2 Second Carrier deployment strategy
In networks with low or normal load, a single carrier/frequency is typically used. But times are changing and increased traffic in 3G networks together with new features (HSDPA & HSUPA) will start to require more capacity than can be offered by one layer. Operators must clearly define the strategy to follow when upgrading a site with a new frequency layer in order to maximize resources.
There are few possible scenarios to use two or more frequencies in a 3G network. The most common way is to deploy an additional carriers using same site/coverage area than existing one to provide extra capacity in the area.
a) Basic usage with two or more carriers
In case the chosen layering configuration is to add a carrier to an existing site, thus sharing same coverage area, a strategy for layering need to be defined. Depending on the traffic demands and HSPA throughput requirements, the additional layers can be deployed over the whole network /cluster level or only for the traffic hot spots or special events.

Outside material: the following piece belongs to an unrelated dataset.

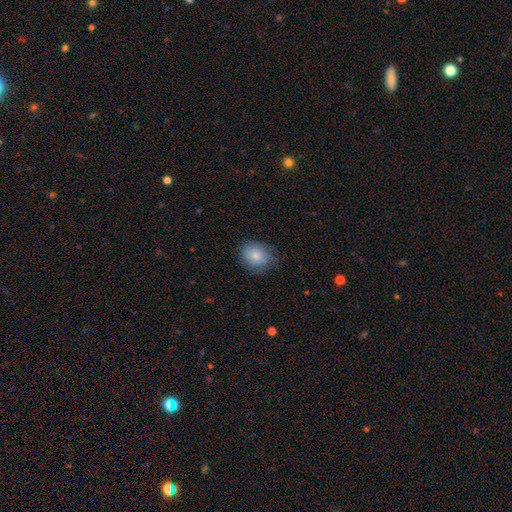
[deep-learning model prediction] This is clearly a smooth galaxy (81%). How rounded: possibly round (53%). Merging: likely none (73%).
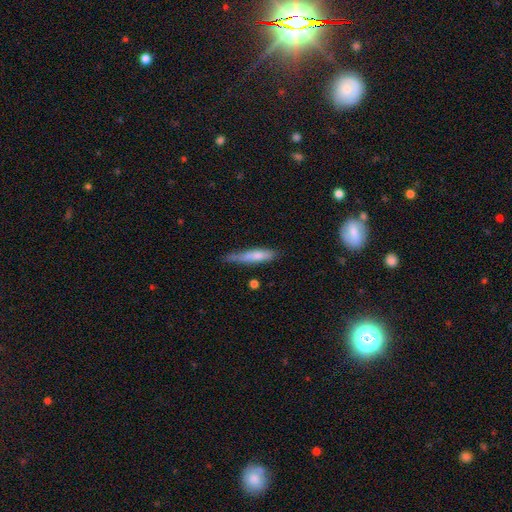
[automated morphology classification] smooth-or-featured: smooth: 71% | featured or disk: 23% | star or artifact: 6%
  how-rounded: cigar-shaped: 84% | in between: 14% | round: 2%
  merging: none: 54% | minor disturbance: 32% | major disturbance: 9% | merger: 5%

When defining layer strategy, one important issue is to clarify for which layer(s) HSPA is implemented. Carrier can be shared between HSPA and R99 traffic or there can be dedicated carrier for HSPA. Selected configuration depends highly on the operator demands and amount of HSPA traffic in the network.
2.1 Traffic handling
Targeted sites for RF carrier upgrade are typically having high density of all kind of traffic. Two different approaches can be used:
1. R99 and HSDPA shared in F1. The R99 DCH traffic could use most of the BTS power and leave little power for HSDPA use. This would have negative impact on HSDPA throughput.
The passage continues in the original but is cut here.